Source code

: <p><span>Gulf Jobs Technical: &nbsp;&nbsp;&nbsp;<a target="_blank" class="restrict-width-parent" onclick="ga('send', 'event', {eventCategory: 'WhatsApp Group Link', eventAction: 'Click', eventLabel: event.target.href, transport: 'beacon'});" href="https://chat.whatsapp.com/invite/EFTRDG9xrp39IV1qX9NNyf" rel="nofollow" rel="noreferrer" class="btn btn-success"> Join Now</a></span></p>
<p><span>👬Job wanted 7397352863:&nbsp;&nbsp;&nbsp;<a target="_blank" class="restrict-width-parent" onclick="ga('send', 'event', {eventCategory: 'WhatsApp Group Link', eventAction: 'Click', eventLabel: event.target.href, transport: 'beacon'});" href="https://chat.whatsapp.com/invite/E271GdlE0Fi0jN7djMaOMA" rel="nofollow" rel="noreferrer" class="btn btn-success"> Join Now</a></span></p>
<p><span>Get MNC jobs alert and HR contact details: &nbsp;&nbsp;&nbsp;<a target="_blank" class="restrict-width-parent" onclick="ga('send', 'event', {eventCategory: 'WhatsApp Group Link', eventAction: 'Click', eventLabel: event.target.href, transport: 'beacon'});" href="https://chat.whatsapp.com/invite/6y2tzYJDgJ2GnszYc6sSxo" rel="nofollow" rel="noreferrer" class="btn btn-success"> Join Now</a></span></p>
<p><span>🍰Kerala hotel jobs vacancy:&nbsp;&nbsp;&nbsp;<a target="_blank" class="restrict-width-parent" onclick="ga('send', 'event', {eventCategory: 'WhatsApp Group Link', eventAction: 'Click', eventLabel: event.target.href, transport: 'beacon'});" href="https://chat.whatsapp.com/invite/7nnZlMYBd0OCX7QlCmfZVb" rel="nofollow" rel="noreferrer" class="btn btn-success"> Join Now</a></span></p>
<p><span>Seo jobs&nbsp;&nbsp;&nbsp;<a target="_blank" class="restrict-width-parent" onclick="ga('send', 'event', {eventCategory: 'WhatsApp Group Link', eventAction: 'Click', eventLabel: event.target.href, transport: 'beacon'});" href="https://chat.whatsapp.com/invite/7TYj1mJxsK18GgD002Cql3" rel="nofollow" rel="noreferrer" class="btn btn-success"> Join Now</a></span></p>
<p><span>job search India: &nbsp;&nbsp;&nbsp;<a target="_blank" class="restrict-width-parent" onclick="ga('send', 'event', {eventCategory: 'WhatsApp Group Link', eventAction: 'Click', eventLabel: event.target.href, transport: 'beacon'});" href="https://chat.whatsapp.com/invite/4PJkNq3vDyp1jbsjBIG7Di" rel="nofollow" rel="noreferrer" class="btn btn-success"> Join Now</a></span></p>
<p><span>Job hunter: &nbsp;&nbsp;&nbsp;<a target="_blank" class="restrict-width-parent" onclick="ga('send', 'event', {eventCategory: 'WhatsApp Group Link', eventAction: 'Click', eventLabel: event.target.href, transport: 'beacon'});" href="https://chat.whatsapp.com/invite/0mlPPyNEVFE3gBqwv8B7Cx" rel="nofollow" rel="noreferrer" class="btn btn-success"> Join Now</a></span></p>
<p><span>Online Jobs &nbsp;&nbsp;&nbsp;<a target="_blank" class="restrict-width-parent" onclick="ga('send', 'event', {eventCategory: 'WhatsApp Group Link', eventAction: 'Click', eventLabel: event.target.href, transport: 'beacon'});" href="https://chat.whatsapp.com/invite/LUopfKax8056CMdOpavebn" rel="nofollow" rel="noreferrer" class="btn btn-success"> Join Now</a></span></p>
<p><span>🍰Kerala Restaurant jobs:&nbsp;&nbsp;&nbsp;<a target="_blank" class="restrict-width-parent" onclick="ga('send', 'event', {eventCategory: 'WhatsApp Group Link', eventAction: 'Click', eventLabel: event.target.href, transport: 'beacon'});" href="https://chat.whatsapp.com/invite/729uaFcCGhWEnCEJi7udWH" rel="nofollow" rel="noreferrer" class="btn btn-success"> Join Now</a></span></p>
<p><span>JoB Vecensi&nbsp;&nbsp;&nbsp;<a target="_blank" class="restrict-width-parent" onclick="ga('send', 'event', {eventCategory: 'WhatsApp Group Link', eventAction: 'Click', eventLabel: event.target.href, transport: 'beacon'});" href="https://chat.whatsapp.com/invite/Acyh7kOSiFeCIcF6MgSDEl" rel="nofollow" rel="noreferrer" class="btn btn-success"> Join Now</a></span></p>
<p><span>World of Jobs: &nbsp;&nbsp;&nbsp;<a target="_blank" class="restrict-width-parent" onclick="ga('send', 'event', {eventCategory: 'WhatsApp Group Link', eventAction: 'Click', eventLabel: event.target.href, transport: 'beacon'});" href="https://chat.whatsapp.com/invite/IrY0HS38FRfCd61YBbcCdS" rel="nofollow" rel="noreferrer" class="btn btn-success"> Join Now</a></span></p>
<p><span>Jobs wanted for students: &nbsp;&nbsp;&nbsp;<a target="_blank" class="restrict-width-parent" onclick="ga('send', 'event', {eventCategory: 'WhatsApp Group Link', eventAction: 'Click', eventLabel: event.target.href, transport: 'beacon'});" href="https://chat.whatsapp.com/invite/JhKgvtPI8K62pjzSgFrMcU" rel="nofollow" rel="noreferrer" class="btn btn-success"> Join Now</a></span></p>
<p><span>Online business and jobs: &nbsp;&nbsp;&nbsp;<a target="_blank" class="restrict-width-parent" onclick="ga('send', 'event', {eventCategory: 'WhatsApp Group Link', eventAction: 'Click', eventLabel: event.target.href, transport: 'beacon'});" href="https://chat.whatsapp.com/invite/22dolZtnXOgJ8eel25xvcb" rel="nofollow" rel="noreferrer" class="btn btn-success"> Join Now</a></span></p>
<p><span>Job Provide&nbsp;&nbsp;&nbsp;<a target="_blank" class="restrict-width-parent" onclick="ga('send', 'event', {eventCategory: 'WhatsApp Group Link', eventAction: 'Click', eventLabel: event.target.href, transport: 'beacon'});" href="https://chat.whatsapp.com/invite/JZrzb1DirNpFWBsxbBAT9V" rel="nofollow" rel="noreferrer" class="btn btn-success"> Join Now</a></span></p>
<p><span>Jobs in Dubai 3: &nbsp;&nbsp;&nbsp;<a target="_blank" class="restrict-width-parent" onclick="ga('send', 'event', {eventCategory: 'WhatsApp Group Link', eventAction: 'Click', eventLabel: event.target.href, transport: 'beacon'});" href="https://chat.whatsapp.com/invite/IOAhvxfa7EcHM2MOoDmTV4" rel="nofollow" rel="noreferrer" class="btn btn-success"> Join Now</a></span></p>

====================

* TASK STATEMENT *
The answer must be every record above, repeated exactly as written.

* SOLUTION FOR THIS PROBLEM *
Source code

: <p><span>Gulf Jobs Technical: &nbsp;&nbsp;&nbsp;<a target="_blank" class="restrict-width-parent" onclick="ga('send', 'event', {eventCategory: 'WhatsApp Group Link', eventAction: 'Click', eventLabel: event.target.href, transport: 'beacon'});" href="https://chat.whatsapp.com/invite/EFTRDG9xrp39IV1qX9NNyf" rel="nofollow" rel="noreferrer" class="btn btn-success"> Join Now</a></span></p>
<p><span>👬Job wanted 7397352863:&nbsp;&nbsp;&nbsp;<a target="_blank" class="restrict-width-parent" onclick="ga('send', 'event', {eventCategory: 'WhatsApp Group Link', eventAction: 'Click', eventLabel: event.target.href, transport: 'beacon'});" href="https://chat.whatsapp.com/invite/E271GdlE0Fi0jN7djMaOMA" rel="nofollow" rel="noreferrer" class="btn btn-success"> Join Now</a></span></p>
<p><span>Get MNC jobs alert and HR contact details: &nbsp;&nbsp;&nbsp;<a target="_blank" class="restrict-width-parent" onclick="ga('send', 'event', {eventCategory: 'WhatsApp Group Link', eventAction: 'Click', eventLabel: event.target.href, transport: 'beacon'});" href="https://chat.whatsapp.com/invite/6y2tzYJDgJ2GnszYc6sSxo" rel="nofollow" rel="noreferrer" class="btn btn-success"> Join Now</a></span></p>
<p><span>🍰Kerala hotel jobs vacancy:&nbsp;&nbsp;&nbsp;<a target="_blank" class="restrict-width-parent" onclick="ga('send', 'event', {eventCategory: 'WhatsApp Group Link', eventAction: 'Click', eventLabel: event.target.href, transport: 'beacon'});" href="https://chat.whatsapp.com/invite/7nnZlMYBd0OCX7QlCmfZVb" rel="nofollow" rel="noreferrer" class="btn btn-success"> Join Now</a></span></p>
<p><span>Seo jobs&nbsp;&nbsp;&nbsp;<a target="_blank" class="restrict-width-parent" onclick="ga('send', 'event', {eventCategory: 'WhatsApp Group Link', eventAction: 'Click', eventLabel: event.target.href, transport: 'beacon'});" href="https://chat.whatsapp.com/invite/7TYj1mJxsK18GgD002Cql3" rel="nofollow" rel="noreferrer" class="btn btn-success"> Join Now</a></span></p>
<p><span>job search India: &nbsp;&nbsp;&nbsp;<a target="_blank" class="restrict-width-parent" onclick="ga('send', 'event', {eventCategory: 'WhatsApp Group Link', eventAction: 'Click', eventLabel: event.target.href, transport: 'beacon'});" href="https://chat.whatsapp.com/invite/4PJkNq3vDyp1jbsjBIG7Di" rel="nofollow" rel="noreferrer" class="btn btn-success"> Join Now</a></span></p>
<p><span>Job hunter: &nbsp;&nbsp;&nbsp;<a target="_blank" class="restrict-width-parent" onclick="ga('send', 'event', {eventCategory: 'WhatsApp Group Link', eventAction: 'Click', eventLabel: event.target.href, transport: 'beacon'});" href="https://chat.whatsapp.com/invite/0mlPPyNEVFE3gBqwv8B7Cx" rel="nofollow" rel="noreferrer" class="btn btn-success"> Join Now</a></span></p>
<p><span>Online Jobs &nbsp;&nbsp;&nbsp;<a target="_blank" class="restrict-width-parent" onclick="ga('send', 'event', {eventCategory: 'WhatsApp Group Link', eventAction: 'Click', eventLabel: event.target.href, transport: 'beacon'});" href="https://chat.whatsapp.com/invite/LUopfKax8056CMdOpavebn" rel="nofollow" rel="noreferrer" class="btn btn-success"> Join Now</a></span></p>
<p><span>🍰Kerala Restaurant jobs:&nbsp;&nbsp;&nbsp;<a target="_blank" class="restrict-width-parent" onclick="ga('send', 'event', {eventCategory: 'WhatsApp Group Link', eventAction: 'Click', eventLabel: event.target.href, transport: 'beacon'});" href="https://chat.whatsapp.com/invite/729uaFcCGhWEnCEJi7udWH" rel="nofollow" rel="noreferrer" class="btn btn-success"> Join Now</a></span></p>
<p><span>JoB Vecensi&nbsp;&nbsp;&nbsp;<a target="_blank" class="restrict-width-parent" onclick="ga('send', 'event', {eventCategory: 'WhatsApp Group Link', eventAction: 'Click', eventLabel: event.target.href, transport: 'beacon'});" href="https://chat.whatsapp.com/invite/Acyh7kOSiFeCIcF6MgSDEl" rel="nofollow" rel="noreferrer" class="btn btn-success"> Join Now</a></span></p>
<p><span>World of Jobs: &nbsp;&nbsp;&nbsp;<a target="_blank" class="restrict-width-parent" onclick="ga('send', 'event', {eventCategory: 'WhatsApp Group Link', eventAction: 'Click', eventLabel: event.target.href, transport: 'beacon'});" href="https://chat.whatsapp.com/invite/IrY0HS38FRfCd61YBbcCdS" rel="nofollow" rel="noreferrer" class="btn btn-success"> Join Now</a></span></p>
<p><span>Jobs wanted for students: &nbsp;&nbsp;&nbsp;<a target="_blank" class="restrict-width-parent" onclick="ga('send', 'event', {eventCategory: 'WhatsApp Group Link', eventAction: 'Click', eventLabel: event.target.href, transport: 'beacon'});" href="https://chat.whatsapp.com/invite/JhKgvtPI8K62pjzSgFrMcU" rel="nofollow" rel="noreferrer" class="btn btn-success"> Join Now</a></span></p>
<p><span>Online business and jobs: &nbsp;&nbsp;&nbsp;<a target="_blank" class="restrict-width-parent" onclick="ga('send', 'event', {eventCategory: 'WhatsApp Group Link', eventAction: 'Click', eventLabel: event.target.href, transport: 'beacon'});" href="https://chat.whatsapp.com/invite/22dolZtnXOgJ8eel25xvcb" rel="nofollow" rel="noreferrer" class="btn btn-success"> Join Now</a></span></p>
<p><span>Job Provide&nbsp;&nbsp;&nbsp;<a target="_blank" class="restrict-width-parent" onclick="ga('send', 'event', {eventCategory: 'WhatsApp Group Link', eventAction: 'Click', eventLabel: event.target.href, transport: 'beacon'});" href="https://chat.whatsapp.com/invite/JZrzb1DirNpFWBsxbBAT9V" rel="nofollow" rel="noreferrer" class="btn btn-success"> Join Now</a></span></p>
<p><span>Jobs in Dubai 3: &nbsp;&nbsp;&nbsp;<a target="_blank" class="restrict-width-parent" onclick="ga('send', 'event', {eventCategory: 'WhatsApp Group Link', eventAction: 'Click', eventLabel: event.target.href, transport: 'beacon'});" href="https://chat.whatsapp.com/invite/IOAhvxfa7EcHM2MOoDmTV4" rel="nofollow" rel="noreferrer" class="btn btn-success"> Join Now</a></span></p>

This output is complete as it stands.